Exercise: In the entries, find all lines that hold the word "bacteria" and copy them.

[Collected data]
- Opening Delimiter -

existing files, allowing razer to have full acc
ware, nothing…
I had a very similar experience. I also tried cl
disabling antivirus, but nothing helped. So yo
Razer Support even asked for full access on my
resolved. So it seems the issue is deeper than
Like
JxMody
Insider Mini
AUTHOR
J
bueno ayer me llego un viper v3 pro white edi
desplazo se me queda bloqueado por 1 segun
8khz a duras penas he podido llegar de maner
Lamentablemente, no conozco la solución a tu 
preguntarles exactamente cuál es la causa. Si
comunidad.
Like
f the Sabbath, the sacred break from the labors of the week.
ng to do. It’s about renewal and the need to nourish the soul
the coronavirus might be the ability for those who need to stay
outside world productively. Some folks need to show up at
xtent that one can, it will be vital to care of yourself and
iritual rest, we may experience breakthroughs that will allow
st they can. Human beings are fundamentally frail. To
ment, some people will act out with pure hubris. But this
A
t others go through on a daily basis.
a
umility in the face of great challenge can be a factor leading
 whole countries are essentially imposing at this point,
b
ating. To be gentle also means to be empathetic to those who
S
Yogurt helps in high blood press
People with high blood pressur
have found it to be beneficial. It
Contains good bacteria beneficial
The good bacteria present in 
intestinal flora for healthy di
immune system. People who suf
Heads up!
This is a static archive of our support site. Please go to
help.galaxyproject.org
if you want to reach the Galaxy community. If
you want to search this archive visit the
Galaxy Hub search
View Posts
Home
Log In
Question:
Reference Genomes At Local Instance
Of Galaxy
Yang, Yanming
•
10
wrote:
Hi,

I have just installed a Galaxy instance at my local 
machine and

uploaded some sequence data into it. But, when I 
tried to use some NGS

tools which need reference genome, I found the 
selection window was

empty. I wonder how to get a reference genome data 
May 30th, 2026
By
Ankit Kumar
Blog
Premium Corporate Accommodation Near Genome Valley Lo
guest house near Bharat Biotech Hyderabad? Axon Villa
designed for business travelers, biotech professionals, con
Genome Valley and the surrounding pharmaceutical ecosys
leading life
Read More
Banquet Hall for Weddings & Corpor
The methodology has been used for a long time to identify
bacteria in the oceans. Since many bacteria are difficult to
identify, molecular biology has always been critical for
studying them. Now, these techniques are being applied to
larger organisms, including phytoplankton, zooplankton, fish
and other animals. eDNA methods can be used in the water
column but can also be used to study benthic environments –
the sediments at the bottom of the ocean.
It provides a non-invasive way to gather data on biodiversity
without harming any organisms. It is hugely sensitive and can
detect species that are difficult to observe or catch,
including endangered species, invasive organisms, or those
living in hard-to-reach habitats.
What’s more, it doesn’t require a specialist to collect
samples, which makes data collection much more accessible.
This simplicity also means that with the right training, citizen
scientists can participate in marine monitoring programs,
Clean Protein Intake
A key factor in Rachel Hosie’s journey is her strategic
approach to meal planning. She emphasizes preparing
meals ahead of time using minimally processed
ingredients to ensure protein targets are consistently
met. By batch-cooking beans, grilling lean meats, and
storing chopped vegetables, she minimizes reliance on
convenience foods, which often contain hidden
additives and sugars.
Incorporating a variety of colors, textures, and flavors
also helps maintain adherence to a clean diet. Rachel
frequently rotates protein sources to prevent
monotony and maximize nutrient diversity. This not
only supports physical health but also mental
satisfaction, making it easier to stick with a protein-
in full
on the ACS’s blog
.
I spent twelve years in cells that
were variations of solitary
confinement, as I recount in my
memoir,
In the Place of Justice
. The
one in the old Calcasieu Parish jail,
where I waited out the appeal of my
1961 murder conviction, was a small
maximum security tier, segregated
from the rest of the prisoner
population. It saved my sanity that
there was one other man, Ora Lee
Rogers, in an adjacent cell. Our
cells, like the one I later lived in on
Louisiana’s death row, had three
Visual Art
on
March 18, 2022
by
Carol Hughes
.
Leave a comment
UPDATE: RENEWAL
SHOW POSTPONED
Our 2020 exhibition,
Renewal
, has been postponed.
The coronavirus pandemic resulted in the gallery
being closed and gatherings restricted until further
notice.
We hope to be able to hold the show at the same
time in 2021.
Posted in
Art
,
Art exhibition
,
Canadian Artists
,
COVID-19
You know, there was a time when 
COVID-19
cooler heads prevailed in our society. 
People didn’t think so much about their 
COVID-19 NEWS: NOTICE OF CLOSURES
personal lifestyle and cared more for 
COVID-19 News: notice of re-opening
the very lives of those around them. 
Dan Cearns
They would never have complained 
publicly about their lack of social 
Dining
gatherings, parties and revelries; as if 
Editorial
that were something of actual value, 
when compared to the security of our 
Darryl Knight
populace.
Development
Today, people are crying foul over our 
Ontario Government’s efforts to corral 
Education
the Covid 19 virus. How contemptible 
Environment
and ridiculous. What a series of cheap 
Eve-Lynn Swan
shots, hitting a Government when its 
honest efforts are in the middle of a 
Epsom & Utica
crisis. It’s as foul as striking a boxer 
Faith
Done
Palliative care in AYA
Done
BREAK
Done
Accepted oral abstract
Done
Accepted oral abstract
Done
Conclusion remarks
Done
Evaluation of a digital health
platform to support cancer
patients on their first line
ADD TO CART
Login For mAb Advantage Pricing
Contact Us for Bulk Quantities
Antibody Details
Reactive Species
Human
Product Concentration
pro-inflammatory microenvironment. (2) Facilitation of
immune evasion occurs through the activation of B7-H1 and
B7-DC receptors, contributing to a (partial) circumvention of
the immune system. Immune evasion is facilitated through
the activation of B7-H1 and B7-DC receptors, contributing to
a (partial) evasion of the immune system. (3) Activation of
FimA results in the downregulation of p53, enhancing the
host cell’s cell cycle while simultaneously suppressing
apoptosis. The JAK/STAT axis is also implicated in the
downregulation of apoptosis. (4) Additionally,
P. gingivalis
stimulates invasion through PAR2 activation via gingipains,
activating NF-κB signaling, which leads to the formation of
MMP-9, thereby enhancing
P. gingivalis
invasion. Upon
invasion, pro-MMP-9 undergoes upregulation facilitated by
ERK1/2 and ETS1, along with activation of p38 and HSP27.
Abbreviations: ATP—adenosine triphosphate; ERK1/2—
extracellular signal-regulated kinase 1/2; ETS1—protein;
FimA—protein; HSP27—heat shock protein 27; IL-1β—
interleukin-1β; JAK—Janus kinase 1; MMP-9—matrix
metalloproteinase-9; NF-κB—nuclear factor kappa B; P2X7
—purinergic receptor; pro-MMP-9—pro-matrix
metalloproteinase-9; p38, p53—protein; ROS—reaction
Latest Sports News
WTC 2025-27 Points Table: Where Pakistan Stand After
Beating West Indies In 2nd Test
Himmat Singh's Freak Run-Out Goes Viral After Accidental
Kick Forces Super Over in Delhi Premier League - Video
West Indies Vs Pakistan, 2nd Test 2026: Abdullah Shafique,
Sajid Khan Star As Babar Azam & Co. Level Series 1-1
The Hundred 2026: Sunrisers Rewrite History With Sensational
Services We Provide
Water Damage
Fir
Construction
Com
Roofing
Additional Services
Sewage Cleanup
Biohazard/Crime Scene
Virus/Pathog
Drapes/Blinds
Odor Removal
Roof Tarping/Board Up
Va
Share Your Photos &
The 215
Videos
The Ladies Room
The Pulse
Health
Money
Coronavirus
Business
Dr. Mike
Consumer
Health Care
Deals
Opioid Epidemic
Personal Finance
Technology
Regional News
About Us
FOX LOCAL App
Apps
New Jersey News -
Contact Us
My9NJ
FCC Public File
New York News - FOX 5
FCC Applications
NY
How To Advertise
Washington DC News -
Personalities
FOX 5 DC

- Closing Delimiter -

Your response:
Contains good bacteria beneficial
The good bacteria present in 
bacteria in the oceans. Since many bacteria are difficult to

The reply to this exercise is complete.